## COMPITI DA SVOLGERE:
**a.** Nel testo sulla statistica e l'occupazione, qual è il tasso di occupazione riportato?
**b.** Continua il testo sulla statistica e l'occupazione dopo la sua ultima frase.

La statistica fra Trilussa e Pirandello

Il mio rapporto difficile con la statistica risale ai tempi dell’università: l’unico esame di fronte al quale dovetti chinare la testa, ritirandomi dalla prova scritta, successivamente ripetuta, e rimediando alla fine un voto piuttosto basso, dopo una prova orale stiracchiata. Tutte le volte che vengo in contatto con dati statistici scatta in me una specie di repulsione: è proprio vero che la scuola spesso segna pericolosamente e per tutta la vita l’approccio, positivo o negativo, a certe discipline.

Questa premessa/confessione per giustificare la mia allergia ai dati statistici riguardanti l’andamento dell’economia ed in particolare a quelli relativi all’occupazione: balletti di cifre che tutti si affrettano ad interpretare a loro modo ed effettivamente leggibili in chiave pirandelliana.

Le ultime percentuali diramate dall’Istat segnano un leggero miglioramento dell’occupazione, quella giovanile in particolare, rispetto ai mesi precedenti. C’è un però: in assoluto il numero degli occupati rimane stabile e il dato percentuale in crescita è dovuto al fatto che ci sarebbero 83.000 persone in meno che cercano lavoro. Se ho ben capito è diminuito il numero dei pesci che nuotano nel bacino e quindi per quelli che rimangono è relativamente più facile sopravvivere (una versione aggiornata della statistica trilussiana). Quegli 83.000 cosa penseranno di fare? Riprendere a studiare, lavorare in nero, stringere la cinghia, vivere di espedienti, mettersi a carico della famiglia, aspettare la non-pensione, traccheggiare in attesa di tempi migliori? Difficile stabilirlo, possibile solo fare delle (strane) ipotesi.

Un altro dato riguarda il tasso di occupazione, vale a dire il rapporto fra gli occupati e la popolazione di età compresa tra i 15 e i 64 anni: il 57,5% come nel 2004. Una percentuale oggettivamente bassa, che può dipendere da tanti fattori, ma che certamente evidenzia una certa staticità della nostra economia.

## DATI FORNITI:
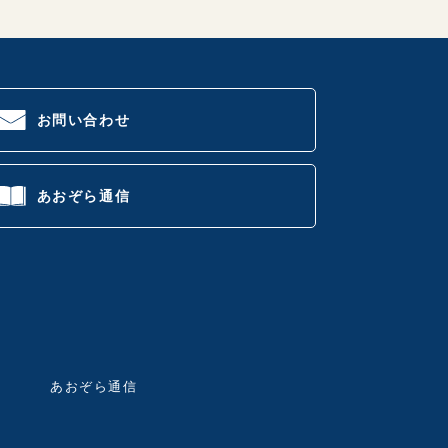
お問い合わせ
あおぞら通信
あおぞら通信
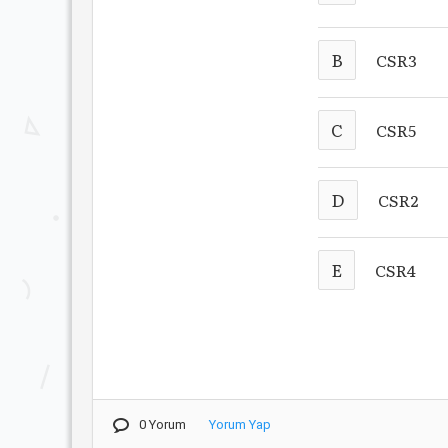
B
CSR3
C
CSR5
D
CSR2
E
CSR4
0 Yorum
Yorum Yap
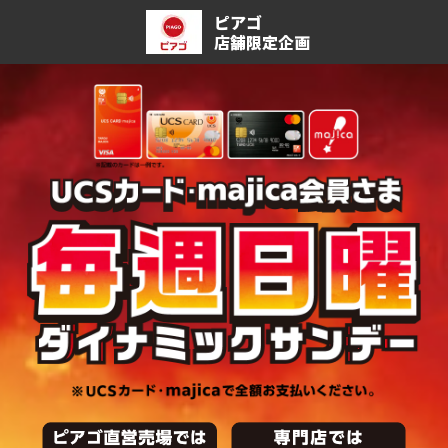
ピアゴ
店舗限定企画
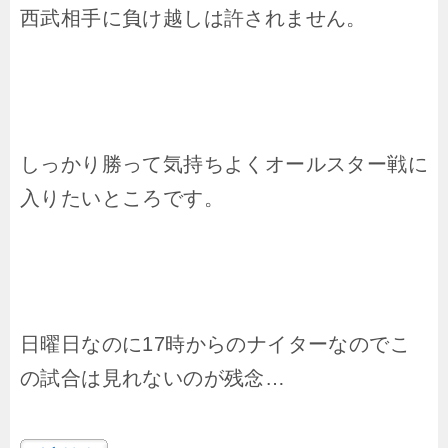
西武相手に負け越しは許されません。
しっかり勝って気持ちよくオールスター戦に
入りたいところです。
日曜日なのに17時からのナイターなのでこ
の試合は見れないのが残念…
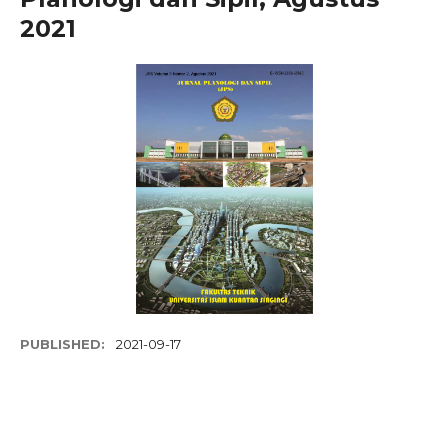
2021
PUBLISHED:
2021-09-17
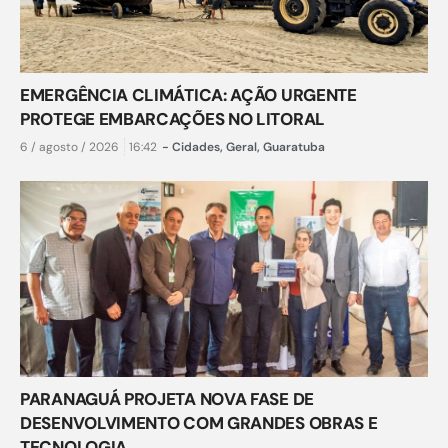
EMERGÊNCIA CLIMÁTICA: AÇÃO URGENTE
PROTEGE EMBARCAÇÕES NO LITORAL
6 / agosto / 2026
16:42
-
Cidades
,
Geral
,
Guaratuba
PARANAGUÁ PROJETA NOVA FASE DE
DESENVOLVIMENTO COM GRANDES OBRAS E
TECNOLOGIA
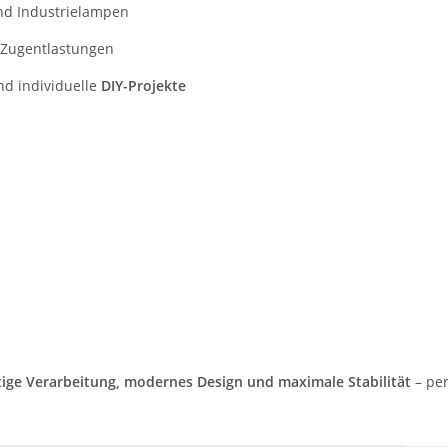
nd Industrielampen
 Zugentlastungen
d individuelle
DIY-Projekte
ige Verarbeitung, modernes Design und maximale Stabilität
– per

---

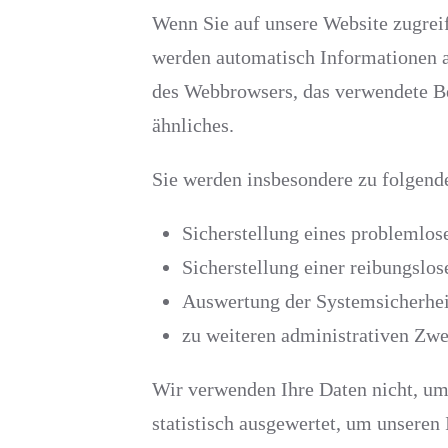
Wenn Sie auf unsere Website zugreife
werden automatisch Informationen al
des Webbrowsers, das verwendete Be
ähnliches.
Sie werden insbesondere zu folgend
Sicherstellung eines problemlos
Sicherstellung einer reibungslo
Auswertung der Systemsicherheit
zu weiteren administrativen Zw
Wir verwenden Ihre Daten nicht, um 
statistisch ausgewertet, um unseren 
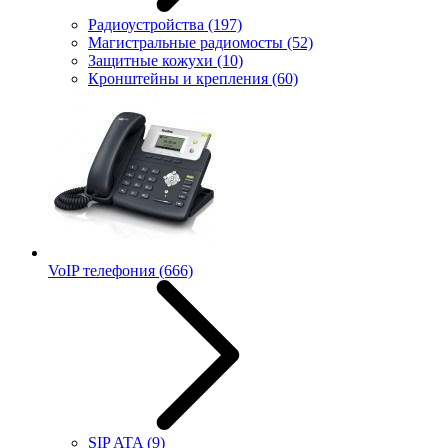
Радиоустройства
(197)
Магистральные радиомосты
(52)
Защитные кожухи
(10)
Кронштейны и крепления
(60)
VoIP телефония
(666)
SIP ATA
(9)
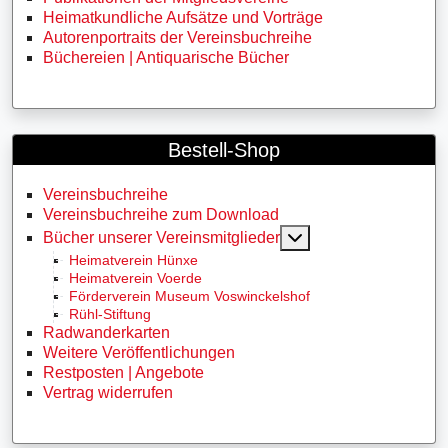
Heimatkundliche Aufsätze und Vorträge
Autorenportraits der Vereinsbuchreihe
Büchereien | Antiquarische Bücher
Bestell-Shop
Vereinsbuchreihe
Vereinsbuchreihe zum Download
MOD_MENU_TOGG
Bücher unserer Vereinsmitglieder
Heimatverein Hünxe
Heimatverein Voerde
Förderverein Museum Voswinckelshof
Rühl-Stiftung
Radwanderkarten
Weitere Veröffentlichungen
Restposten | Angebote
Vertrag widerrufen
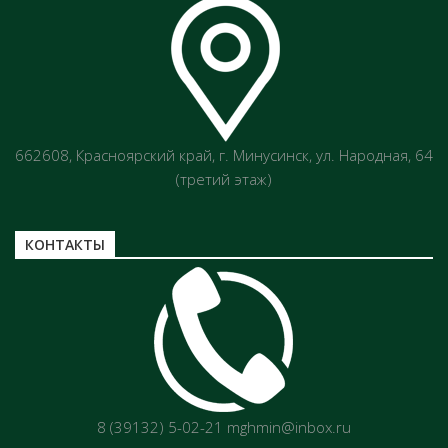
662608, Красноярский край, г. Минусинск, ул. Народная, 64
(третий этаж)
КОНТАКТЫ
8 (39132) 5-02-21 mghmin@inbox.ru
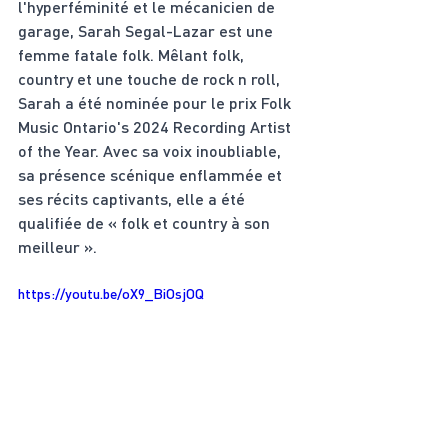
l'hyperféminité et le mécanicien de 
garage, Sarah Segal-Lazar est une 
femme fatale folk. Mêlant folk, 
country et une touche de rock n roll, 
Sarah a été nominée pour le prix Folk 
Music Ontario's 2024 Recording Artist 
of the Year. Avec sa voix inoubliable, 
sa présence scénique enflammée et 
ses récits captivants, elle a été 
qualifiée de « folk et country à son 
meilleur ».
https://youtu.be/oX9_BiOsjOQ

==

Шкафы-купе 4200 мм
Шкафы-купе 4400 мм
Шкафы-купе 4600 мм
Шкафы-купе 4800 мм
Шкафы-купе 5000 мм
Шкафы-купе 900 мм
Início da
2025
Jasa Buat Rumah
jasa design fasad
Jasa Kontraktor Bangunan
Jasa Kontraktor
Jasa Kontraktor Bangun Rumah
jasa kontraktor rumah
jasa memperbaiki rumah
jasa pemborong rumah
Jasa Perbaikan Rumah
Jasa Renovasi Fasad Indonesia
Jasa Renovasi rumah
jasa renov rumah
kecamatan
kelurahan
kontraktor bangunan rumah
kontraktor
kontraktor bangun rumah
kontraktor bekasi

## RISPOSTE:
**a.** Il 57,5%, come nel 2004.

**b.**
Le mie riflessioni sono due: una di metodo e una di merito. Quanto al metodo ritengo che i dati statistici sparati alla viva il parroco non servano a nulla e creino solo infondate aspettative o falsi allarmi. È come quando si leggono in proprio i referti delle analisi del sangue: presi alla lettera e visti con l’occhio del profano sembrano preludere ad una salute ferrea o ad una morte imminente. Poi, esaminati dal medico, contestualizzati e relativizzati, perdono quasi sempre la loro drammaticità e recuperano la loro concretezza.

Nel merito, mentre tutti si affannano a considerare i dati come una pagella per i governanti in carica o per quelli passati, sono propenso a ritenere che, nel nostro sistema, la politica economica abbia effetti molto limitati e affatto immediati. Non affanniamoci pertanto a bocciare o promuovere il governo, il ministro, la nuova legge: questa è roba da fumo negli occhi. La politica non è la matematica e quindi va giudicata senza usare improbabili termometri, men che meno quelli economici.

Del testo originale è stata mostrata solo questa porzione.